DPR: PPN Sembako Mengkhianati Rakyat
Pemerintah berencana untuk mengatur kembali ketentuan tarif Pajak Pertambahan Nilai (PPN) dalam perubahan kelima Undang-Undang Nomor 6 Tahun 1983 tentang Ketentuan Umum dan Tata Cara Perpajakan (KUP). Salah satunya, tarif PPN untuk kebutuhan pokok termasuk beras bisa dibanderol 1 persen.
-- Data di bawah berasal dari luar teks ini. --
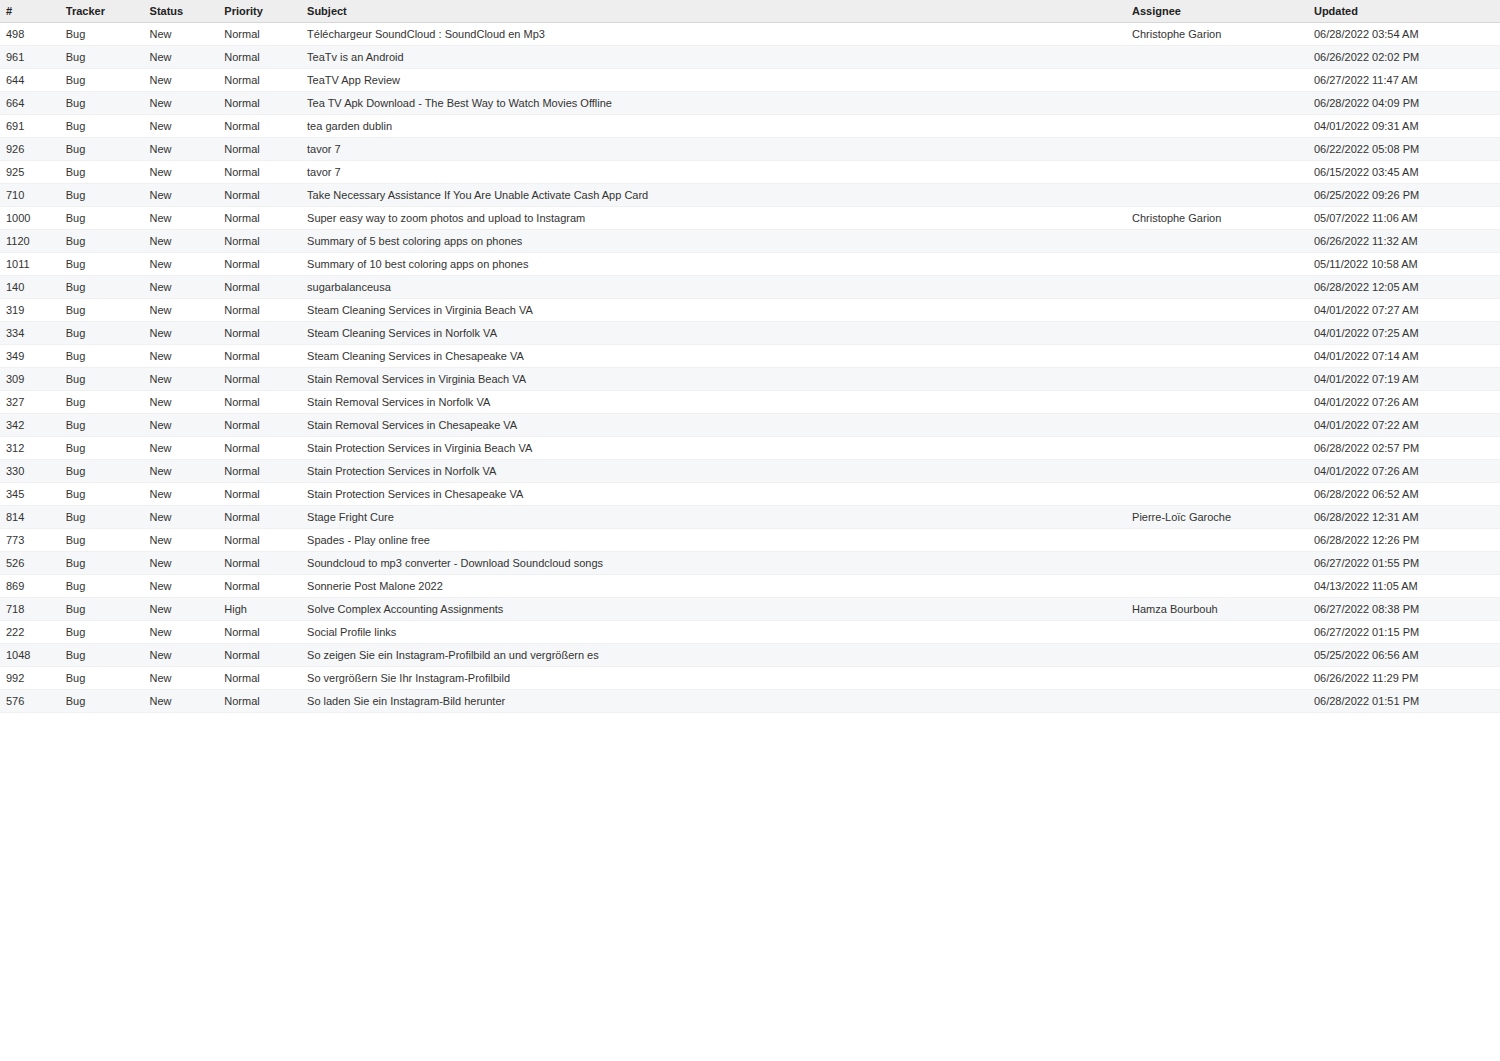| # | Tracker | Status | Priority | Subject | Assignee | Updated |
| --- | --- | --- | --- | --- | --- | --- |
| 498 | Bug | New | Normal | Téléchargeur SoundCloud : SoundCloud en Mp3 | Christophe Garion | 06/28/2022 03:54 AM |
| 961 | Bug | New | Normal | TeaTv is an Android | | 06/26/2022 02:02 PM |
| 644 | Bug | New | Normal | TeaTV App Review | | 06/27/2022 11:47 AM |
| 664 | Bug | New | Normal | Tea TV Apk Download - The Best Way to Watch Movies Offline | | 06/28/2022 04:09 PM |
| 691 | Bug | New | Normal | tea garden dublin | | 04/01/2022 09:31 AM |
| 926 | Bug | New | Normal | tavor 7 | | 06/22/2022 05:08 PM |
| 925 | Bug | New | Normal | tavor 7 | | 06/15/2022 03:45 AM |
| 710 | Bug | New | Normal | Take Necessary Assistance If You Are Unable Activate Cash App Card | | 06/25/2022 09:26 PM |
| 1000 | Bug | New | Normal | Super easy way to zoom photos and upload to Instagram | Christophe Garion | 05/07/2022 11:06 AM |
| 1120 | Bug | New | Normal | Summary of 5 best coloring apps on phones | | 06/26/2022 11:32 AM |
| 1011 | Bug | New | Normal | Summary of 10 best coloring apps on phones | | 05/11/2022 10:58 AM |
| 140 | Bug | New | Normal | sugarbalanceusa | | 06/28/2022 12:05 AM |
| 319 | Bug | New | Normal | Steam Cleaning Services in Virginia Beach VA | | 04/01/2022 07:27 AM |
| 334 | Bug | New | Normal | Steam Cleaning Services in Norfolk VA | | 04/01/2022 07:25 AM |
| 349 | Bug | New | Normal | Steam Cleaning Services in Chesapeake VA | | 04/01/2022 07:14 AM |
| 309 | Bug | New | Normal | Stain Removal Services in Virginia Beach VA | | 04/01/2022 07:19 AM |
| 327 | Bug | New | Normal | Stain Removal Services in Norfolk VA | | 04/01/2022 07:26 AM |
| 342 | Bug | New | Normal | Stain Removal Services in Chesapeake VA | | 04/01/2022 07:22 AM |
| 312 | Bug | New | Normal | Stain Protection Services in Virginia Beach VA | | 06/28/2022 02:57 PM |
| 330 | Bug | New | Normal | Stain Protection Services in Norfolk VA | | 04/01/2022 07:26 AM |
| 345 | Bug | New | Normal | Stain Protection Services in Chesapeake VA | | 06/28/2022 06:52 AM |
| 814 | Bug | New | Normal | Stage Fright Cure | Pierre-Loïc Garoche | 06/28/2022 12:31 AM |
| 773 | Bug | New | Normal | Spades - Play online free | | 06/28/2022 12:26 PM |
| 526 | Bug | New | Normal | Soundcloud to mp3 converter - Download Soundcloud songs | | 06/27/2022 01:55 PM |
| 869 | Bug | New | Normal | Sonnerie Post Malone 2022 | | 04/13/2022 11:05 AM |
| 718 | Bug | New | High | Solve Complex Accounting Assignments | Hamza Bourbouh | 06/27/2022 08:38 PM |
| 222 | Bug | New | Normal | Social Profile links | | 06/27/2022 01:15 PM |
| 1048 | Bug | New | Normal | So zeigen Sie ein Instagram-Profilbild an und vergrößern es | | 05/25/2022 06:56 AM |
| 992 | Bug | New | Normal | So vergrößern Sie Ihr Instagram-Profilbild | | 06/26/2022 11:29 PM |
| 576 | Bug | New | Normal | So laden Sie ein Instagram-Bild herunter | | 06/28/2022 01:51 PM |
Anggota Badan Anggaran (Banggar) Dewan Perwakilan Rakyat (DPR) RI Marwan Cik Asan menilai, kebijakan ini merupakan pengkhianatan terhadap rakyat. “Ini menyulitkan masyarakat. Pengkhianatan, terlintas di pikiran juga tidak boleh untuk mengenakan pajak pada sembako. Cari terobosan lain!” ujar Marwan dalam rapat Banggar DPR RI bersama pemerintah, Kamis 10 Juni 2021.
YKLKI Bersuara
Ketua Pengurus Harian Yayasan Lembaga Konsumen Indonesia (YLKI), Tulus Abadi mengatakan, wacana ini jelas menjadi kebijakan yang tidak manusiawi, apalagi di tengah pandemi seperti sekarang, saat daya beli masyarakat sedang turun drastis.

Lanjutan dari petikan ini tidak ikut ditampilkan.